* **Problem**: Extract every line from the entries below and reproduce each one without any change.
Start of Extracted data
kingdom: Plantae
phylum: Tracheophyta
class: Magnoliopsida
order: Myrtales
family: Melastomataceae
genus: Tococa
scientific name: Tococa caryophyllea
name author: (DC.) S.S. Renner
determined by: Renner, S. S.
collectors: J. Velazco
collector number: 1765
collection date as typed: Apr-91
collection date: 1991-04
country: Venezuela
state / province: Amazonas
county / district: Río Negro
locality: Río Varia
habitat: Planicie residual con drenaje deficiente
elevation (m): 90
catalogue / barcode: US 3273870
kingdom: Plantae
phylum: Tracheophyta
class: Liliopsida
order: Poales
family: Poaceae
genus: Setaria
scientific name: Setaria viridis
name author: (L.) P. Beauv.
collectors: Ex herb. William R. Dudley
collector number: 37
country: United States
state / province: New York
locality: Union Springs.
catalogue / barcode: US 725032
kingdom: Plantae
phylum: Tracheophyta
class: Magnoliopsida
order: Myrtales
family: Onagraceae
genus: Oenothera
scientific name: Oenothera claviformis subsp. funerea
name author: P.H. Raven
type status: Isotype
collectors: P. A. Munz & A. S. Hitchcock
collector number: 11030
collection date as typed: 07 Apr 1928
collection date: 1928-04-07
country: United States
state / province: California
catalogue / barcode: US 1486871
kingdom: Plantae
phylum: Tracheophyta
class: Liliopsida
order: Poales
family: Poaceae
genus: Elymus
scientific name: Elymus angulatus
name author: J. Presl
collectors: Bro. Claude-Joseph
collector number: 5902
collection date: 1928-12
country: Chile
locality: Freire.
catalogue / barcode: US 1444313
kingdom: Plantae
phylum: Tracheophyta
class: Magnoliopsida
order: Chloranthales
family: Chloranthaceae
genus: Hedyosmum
End of Extracted data
* **Complete response**:
kingdom: Plantae
phylum: Tracheophyta
class: Magnoliopsida
order: Myrtales
family: Melastomataceae
genus: Tococa
scientific name: Tococa caryophyllea
name author: (DC.) S.S. Renner
determined by: Renner, S. S.
collectors: J. Velazco
collector number: 1765
collection date as typed: Apr-91
collection date: 1991-04
country: Venezuela
state / province: Amazonas
county / district: Río Negro
locality: Río Varia
habitat: Planicie residual con drenaje deficiente
elevation (m): 90
catalogue / barcode: US 3273870
kingdom: Plantae
phylum: Tracheophyta
class: Liliopsida
order: Poales
family: Poaceae
genus: Setaria
scientific name: Setaria viridis
name author: (L.) P. Beauv.
collectors: Ex herb. William R. Dudley
collector number: 37
country: United States
state / province: New York
locality: Union Springs.
catalogue / barcode: US 725032
kingdom: Plantae
phylum: Tracheophyta
class: Magnoliopsida
order: Myrtales
family: Onagraceae
genus: Oenothera
scientific name: Oenothera claviformis subsp. funerea
name author: P.H. Raven
type status: Isotype
collectors: P. A. Munz & A. S. Hitchcock
collector number: 11030
collection date as typed: 07 Apr 1928
collection date: 1928-04-07
country: United States
state / province: California
catalogue / barcode: US 1486871
kingdom: Plantae
phylum: Tracheophyta
class: Liliopsida
order: Poales
family: Poaceae
genus: Elymus
scientific name: Elymus angulatus
name author: J. Presl
collectors: Bro. Claude-Joseph
collector number: 5902
collection date: 1928-12
country: Chile
locality: Freire.
catalogue / barcode: US 1444313
kingdom: Plantae
phylum: Tracheophyta
class: Magnoliopsida
order: Chloranthales
family: Chloranthaceae
genus: Hedyosmum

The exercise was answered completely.